Haddad não votará reforma da renda antes de dezembro: “Tem que aprovar”

Haddad descarta votar reforma da renda só em dezembro: “Tem que aprovar”
Por Gabriel Benevides, de Brasília
O ministro da Fazenda, Fernando Haddad, afirmou que não há possibilidade de a aprovação da reforma do Imposto de Renda no Congresso ser adiada para dezembro. Sua declaração foi feita durante uma audiência pública no Senado, onde destacou a urgência na aprovação das novas regras.
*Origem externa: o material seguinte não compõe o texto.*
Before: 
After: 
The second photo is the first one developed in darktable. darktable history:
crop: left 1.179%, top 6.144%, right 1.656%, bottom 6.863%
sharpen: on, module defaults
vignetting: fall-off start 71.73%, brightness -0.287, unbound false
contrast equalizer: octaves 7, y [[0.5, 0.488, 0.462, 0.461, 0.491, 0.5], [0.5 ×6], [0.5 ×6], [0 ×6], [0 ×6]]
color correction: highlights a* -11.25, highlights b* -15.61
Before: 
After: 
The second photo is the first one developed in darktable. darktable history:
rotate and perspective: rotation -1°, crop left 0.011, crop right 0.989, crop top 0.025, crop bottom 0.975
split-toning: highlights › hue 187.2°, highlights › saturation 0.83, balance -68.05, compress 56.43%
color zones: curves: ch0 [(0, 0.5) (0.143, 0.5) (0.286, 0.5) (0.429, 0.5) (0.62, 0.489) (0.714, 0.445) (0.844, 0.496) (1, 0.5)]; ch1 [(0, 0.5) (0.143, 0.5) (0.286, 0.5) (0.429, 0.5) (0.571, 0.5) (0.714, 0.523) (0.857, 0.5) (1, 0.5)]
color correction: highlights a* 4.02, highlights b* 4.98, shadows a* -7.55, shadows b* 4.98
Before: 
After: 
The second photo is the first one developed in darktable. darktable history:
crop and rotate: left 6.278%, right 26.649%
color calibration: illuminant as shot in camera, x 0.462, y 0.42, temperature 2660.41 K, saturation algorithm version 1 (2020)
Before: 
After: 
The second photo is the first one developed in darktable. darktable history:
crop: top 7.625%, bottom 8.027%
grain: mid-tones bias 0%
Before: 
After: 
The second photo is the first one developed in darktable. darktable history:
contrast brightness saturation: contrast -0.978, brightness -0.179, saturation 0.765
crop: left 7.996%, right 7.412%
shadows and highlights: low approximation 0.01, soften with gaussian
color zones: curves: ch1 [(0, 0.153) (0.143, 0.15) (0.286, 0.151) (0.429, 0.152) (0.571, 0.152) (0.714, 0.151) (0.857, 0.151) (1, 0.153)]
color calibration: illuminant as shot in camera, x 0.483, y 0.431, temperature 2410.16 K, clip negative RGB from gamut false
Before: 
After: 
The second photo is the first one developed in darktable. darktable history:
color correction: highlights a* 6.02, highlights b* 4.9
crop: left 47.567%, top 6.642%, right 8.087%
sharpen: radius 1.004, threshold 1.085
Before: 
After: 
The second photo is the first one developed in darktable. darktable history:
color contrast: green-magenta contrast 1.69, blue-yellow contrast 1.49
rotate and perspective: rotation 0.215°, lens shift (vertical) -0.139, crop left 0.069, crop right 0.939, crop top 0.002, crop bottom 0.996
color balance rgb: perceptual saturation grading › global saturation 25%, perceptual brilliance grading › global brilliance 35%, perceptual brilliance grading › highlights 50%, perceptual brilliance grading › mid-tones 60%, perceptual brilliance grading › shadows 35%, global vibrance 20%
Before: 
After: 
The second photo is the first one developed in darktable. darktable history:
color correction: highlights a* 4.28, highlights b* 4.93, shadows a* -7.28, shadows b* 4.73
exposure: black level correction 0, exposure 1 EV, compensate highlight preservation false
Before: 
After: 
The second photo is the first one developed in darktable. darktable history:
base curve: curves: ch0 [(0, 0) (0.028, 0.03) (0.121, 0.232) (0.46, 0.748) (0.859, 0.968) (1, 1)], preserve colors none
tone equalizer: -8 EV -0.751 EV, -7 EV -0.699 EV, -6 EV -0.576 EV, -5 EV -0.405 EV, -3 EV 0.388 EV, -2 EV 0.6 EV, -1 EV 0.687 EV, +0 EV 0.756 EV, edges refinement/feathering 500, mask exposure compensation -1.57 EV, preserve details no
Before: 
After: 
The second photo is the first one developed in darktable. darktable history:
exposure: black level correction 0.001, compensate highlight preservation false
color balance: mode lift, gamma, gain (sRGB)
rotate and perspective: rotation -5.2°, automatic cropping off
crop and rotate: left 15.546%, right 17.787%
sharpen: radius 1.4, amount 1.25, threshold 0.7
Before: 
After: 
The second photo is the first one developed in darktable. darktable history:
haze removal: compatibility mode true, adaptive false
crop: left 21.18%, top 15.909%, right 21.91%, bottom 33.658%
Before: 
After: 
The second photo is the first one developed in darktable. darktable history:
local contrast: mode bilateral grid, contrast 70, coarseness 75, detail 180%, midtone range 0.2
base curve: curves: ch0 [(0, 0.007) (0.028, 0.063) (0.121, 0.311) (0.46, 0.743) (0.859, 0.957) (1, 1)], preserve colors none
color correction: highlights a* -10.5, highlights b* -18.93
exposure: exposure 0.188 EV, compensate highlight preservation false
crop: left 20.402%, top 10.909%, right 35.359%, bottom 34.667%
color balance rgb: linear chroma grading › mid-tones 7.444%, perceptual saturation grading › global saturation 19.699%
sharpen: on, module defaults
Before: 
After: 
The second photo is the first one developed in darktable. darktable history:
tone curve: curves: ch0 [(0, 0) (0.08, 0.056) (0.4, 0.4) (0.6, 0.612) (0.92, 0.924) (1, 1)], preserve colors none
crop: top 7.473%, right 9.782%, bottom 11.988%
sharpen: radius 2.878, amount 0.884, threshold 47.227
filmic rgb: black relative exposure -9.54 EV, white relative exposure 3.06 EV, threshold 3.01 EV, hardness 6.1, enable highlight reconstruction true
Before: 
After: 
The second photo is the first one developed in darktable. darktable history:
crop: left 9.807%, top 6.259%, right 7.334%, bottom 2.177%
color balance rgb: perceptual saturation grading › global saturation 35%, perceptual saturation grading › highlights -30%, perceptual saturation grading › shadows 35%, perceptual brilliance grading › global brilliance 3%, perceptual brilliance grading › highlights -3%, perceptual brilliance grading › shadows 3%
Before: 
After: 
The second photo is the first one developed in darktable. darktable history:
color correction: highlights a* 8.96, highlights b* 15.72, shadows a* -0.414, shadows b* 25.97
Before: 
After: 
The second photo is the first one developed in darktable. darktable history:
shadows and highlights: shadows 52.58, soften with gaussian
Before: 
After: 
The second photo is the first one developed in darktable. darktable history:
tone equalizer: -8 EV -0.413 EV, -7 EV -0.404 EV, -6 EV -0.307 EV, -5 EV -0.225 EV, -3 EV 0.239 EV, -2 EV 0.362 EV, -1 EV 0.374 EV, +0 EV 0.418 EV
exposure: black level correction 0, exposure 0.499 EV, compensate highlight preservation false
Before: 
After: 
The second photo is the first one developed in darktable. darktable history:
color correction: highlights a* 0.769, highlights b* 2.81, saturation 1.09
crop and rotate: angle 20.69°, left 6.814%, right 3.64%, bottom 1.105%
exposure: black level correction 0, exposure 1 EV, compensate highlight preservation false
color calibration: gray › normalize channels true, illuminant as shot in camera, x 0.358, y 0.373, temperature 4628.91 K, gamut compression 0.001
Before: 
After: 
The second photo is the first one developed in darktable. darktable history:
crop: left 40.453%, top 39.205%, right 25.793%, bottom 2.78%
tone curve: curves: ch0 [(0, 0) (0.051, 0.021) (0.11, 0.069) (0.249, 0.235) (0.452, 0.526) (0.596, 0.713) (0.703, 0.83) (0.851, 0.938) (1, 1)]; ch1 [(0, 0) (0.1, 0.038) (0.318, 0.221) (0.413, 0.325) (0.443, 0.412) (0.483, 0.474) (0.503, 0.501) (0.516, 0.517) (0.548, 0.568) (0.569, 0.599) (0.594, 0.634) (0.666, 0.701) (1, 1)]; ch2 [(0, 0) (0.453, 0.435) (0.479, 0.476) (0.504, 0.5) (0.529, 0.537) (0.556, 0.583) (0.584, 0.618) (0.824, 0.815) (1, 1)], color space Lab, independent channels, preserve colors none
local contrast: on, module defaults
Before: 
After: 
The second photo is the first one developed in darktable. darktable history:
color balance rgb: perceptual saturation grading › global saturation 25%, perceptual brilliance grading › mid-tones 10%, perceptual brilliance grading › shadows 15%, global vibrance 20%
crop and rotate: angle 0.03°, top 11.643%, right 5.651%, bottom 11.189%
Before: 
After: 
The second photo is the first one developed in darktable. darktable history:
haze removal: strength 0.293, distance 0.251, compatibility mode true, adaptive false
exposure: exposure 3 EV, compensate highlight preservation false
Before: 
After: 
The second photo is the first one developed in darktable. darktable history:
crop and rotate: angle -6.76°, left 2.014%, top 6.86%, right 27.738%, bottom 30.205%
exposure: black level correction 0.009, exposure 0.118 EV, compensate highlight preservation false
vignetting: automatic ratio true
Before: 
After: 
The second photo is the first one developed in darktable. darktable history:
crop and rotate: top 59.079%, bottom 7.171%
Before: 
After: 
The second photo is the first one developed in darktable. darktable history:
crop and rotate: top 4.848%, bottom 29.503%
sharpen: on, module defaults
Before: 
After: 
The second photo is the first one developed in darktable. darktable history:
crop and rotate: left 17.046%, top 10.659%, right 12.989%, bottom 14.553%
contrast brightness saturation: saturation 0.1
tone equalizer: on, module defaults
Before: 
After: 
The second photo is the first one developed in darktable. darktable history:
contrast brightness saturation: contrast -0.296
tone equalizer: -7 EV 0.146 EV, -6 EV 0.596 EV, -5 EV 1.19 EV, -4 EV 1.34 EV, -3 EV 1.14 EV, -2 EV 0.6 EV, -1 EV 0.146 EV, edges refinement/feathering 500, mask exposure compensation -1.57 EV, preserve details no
O relator do texto na Câmara, deputado Arthur Lira, havia mencionado que a votação poderia se estender até o final do ano, dependendo de ajustes técnicos. Contudo, Haddad enfatizou a necessidade de que a reforma seja aprovada prontamente, tendo em vista os benefícios sociais que ela pode trazer.
A proposta tem como objetivo isentar de Imposto de Renda quem recebe até R$ 5 mil ao mês, prometendo desoneração para a classe média e estimativas de maior rendimento para os brasileiros. Além disso, será implementada uma tabela progressiva para rendimentos entre R$ 5 mil e R$ 7 mil, com uma tributação aumentada para rendas superiores a R$ 600 mil.
Esse cenário tem impactos diretos na mobilidade e na economia geral do país. A desoneração da classe média pode resultar em um aumento do poder de compra, permitindo que esses cidadãos invistam mais em transporte, compra de veículos e outros serviços, melhorando a mobilidade. Com mais recursos disponíveis, há também a possibilidade de impulsionar o setor de transporte, trazendo inovação e melhorias nas condições das vias urbanas.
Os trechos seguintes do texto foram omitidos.